How We Evaluate Aesthetic Treatments






How We Evaluate Aesthetic Treatments – The Aesthetic Review


How We Evaluate Aesthetic Treatments

We review aesthetic procedures, products, and treatments on the basis of evidence, practitioner feedback, and real outcomes. This page explains how we work.

Our Core Criteria

When we assess a treatment, we ask: Does it work? For whom? What are the actual risks? We don’t rate procedures on hype or marketing claims. We look at clinical data, patient reports, and longevity of results.

We also consider practical factors: cost relative to outcome, downtime, and whether the procedure suits different skin types or ages. A treatment that works brilliantly for one person might be wrong for another. We try to say that plainly.

Research and Sources

Our articles draw from peer-reviewed studies, manufacturer data sheets, regulatory approvals (FDA, CE marking), and published case studies. When research is thin or conflicting, we say so. We don’t pretend certainty where it doesn’t exist.

We also track industry updates and new product launches. Aesthetic medicine moves fast. Our coverage reflects that.

Expert Input

We consult dermatologists, cosmetic surgeons, aestheticians, and other practitioners who work with these treatments daily. They help us understand what works in practice, not just in theory. Their input shapes how we frame risks, recovery timelines, and realistic expectations.

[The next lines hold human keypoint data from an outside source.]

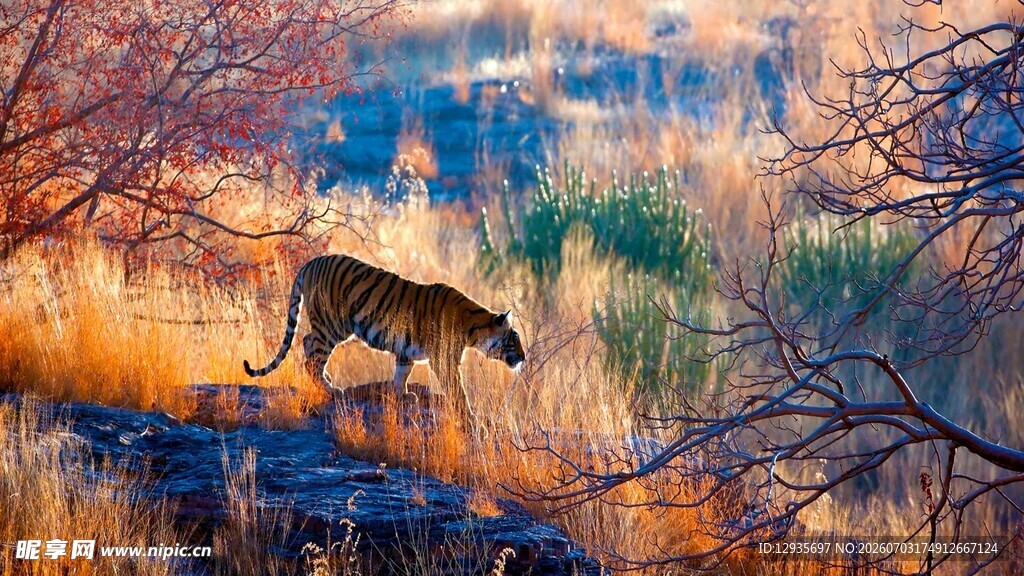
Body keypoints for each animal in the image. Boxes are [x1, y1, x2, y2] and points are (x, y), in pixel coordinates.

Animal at [243, 254, 526, 428]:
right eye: (514, 339)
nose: (523, 358)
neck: (474, 328)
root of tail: (311, 262)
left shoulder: (406, 352)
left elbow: (401, 375)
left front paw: (404, 396)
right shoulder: (445, 362)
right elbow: (458, 391)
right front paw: (472, 419)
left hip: (329, 325)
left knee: (306, 343)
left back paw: (328, 380)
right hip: (332, 324)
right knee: (312, 354)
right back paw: (331, 389)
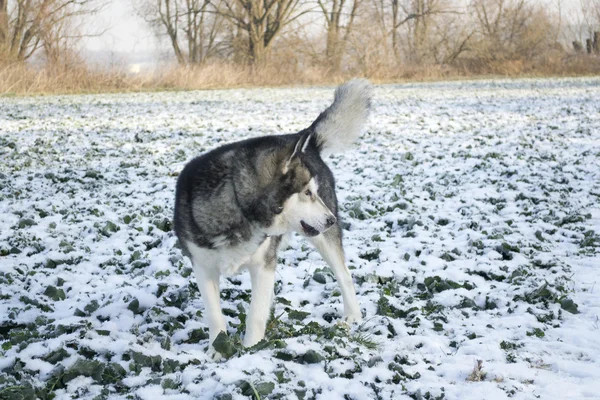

We don’t name individual practitioners as endorsers. We use their expertise to strengthen our judgment, not to borrow their authority.

What We Cover and Don’t

We review established procedures: injectables, lasers, chemical peels, microneedling, and emerging treatments with solid evidence. We also cover male grooming and preventive skincare, which matter just as much as in-office work.

We’re skeptical of unproven claims and procedures without safety data. If something’s too new or too fringe, we either wait for evidence or mark it clearly as experimental.

Updates and Corrections

Treatments evolve. Techniques improve. New research emerges. We update articles when our understanding changes. If you spot an error or outdated information, let us know.